Wenger se quedó con las ganas de dirigir a Messi

Arsene Wenger se posicionó como uno de los mejores entrenadores del mundo tras más de dos décadas al frente del Arsenal. Cultor de un estilo de jugo vistoso y equipos dinámicos ha logrado que los Gunners se mantengan dentro los conjuntos más importantes de Inglaterra. Otra cosa por la que se destaca el técnico francés es por la elección de jugadores jóvenes que tras su mano se posicionaron como mejores futbolistas.

Sin embargo, en las últimas horas el francés confesó que no pudo fichar al que sea tal vez uno de los mejores jugadores de la historia. «En la vida hay que vivir con remordimientos, con negocios fallidos y uno de ellos fue Messi. Cuando en 2003 fichamos a Cesc Fábregas, tuvimos conversaciones con Leo Messi. En aquella época, que estábamos al nivel del Barcelona, podíamos construir equipos juveniles fuertes con buenos jugadores», contó.

Y luego continuó: «Piqué y Fábregas vinieron a Inglaterra, pero Messi se quedó en España. Es cierto que estábamos interesados en él, pero ahora ya es un jugador intocable», sentenció. Lo cierto es que en ésa época la categoría 87 de La Masía destacaba por la calidad de su juego, potenciado por grandes figuras. Cuentan que los partidos terminaban en goleadas, y que la dupla que generaba el argentino con el mediocampista hacía estragos.

Varios clubes del viejo continente empezaron a ver a varios jugadores de ésas juveniles. Tal es el caso del mencionado Fábregas, que se marchó muy joven al Arsenal donde jugó ocho temporadas hasta su retorno al club catalán en el 2011. En el caso de Gerard Piqué, se marchó a Manchester United por pedido de otro gran entrenador, Alex Ferguson, aunque su paso por la Premier League fue menos extenso, y terminó retornando a Barcelona en el 2008.
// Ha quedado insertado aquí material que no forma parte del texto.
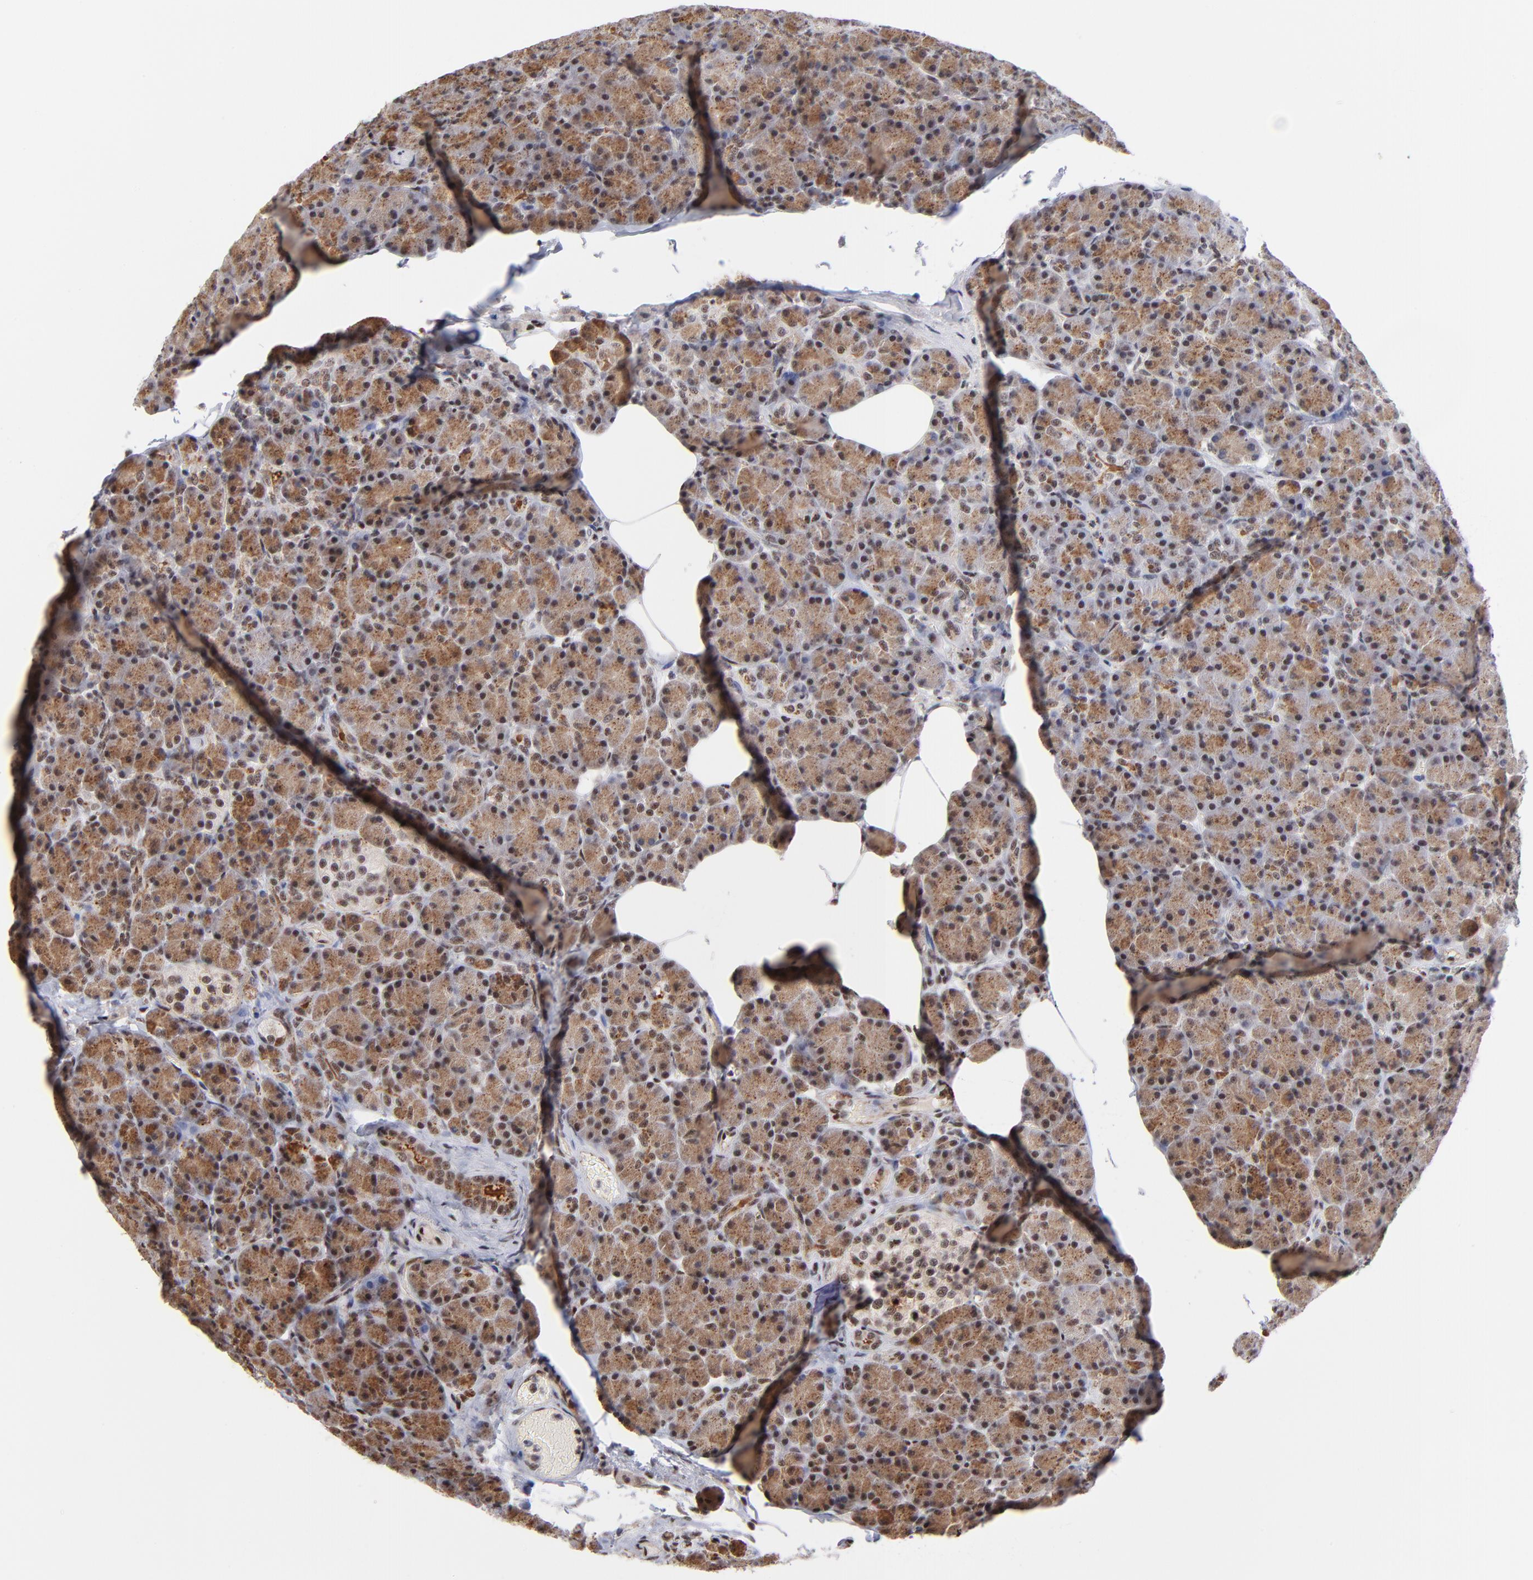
{"staining": {"intensity": "moderate", "quantity": ">75%", "location": "cytoplasmic/membranous,nuclear"}, "tissue": "pancreas", "cell_type": "Exocrine glandular cells", "image_type": "normal", "snomed": [{"axis": "morphology", "description": "Normal tissue, NOS"}, {"axis": "topography", "description": "Pancreas"}], "caption": "There is medium levels of moderate cytoplasmic/membranous,nuclear staining in exocrine glandular cells of normal pancreas, as demonstrated by immunohistochemical staining (brown color).", "gene": "GABPA", "patient": {"sex": "female", "age": 43}}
En el caso de Messi, le juró amor eterno al club culé y desde su llegada a España hasta el día de hoy sólo ha vestido la camiseta blaugrana. Él mismo ha confesado que no se le cruzó por la cabeza marcharse y todo hace indicar que finalizará su carrera habiendo jugado en un sólo club en toda su carrera. Teniendo en cuenta el fenómeno en el que se convirtió el zurdo, no es extraño que Wenger se sienta frustrado por aquella negociación fallida.

Por otra parte, el técnico francés confesó que desea regresar al Arsenal, aunque no en la conducción técnica, ya que el puesto está ocupado por Unai Emery. «He estado en contacto con muchas personas en el club, aunque he tratado de mantener mi distancia. Todavía es un poco temprano, pero me gustaría volver al club, no como entrenador, sino quizás como un activo para el departamento de fútbol», afirmó.

Así mismo, reconoció que rechazó una oferta para dirigir otro equipo de la Premier. «Me sentí tentado por Fulham, pero tenía miedo de lanzarme de lleno al proyecto y por eso rechacé la oferta. En este momento me siento como alguien que se ha despertado de un coma de 35 años y finalmente ve algo diferente a mi club, el juego y mi trabajo», finalizó. Habiendo estado vinculado con los Gunners durante 22 años, es razonable que piense regresar a la que considera su casa.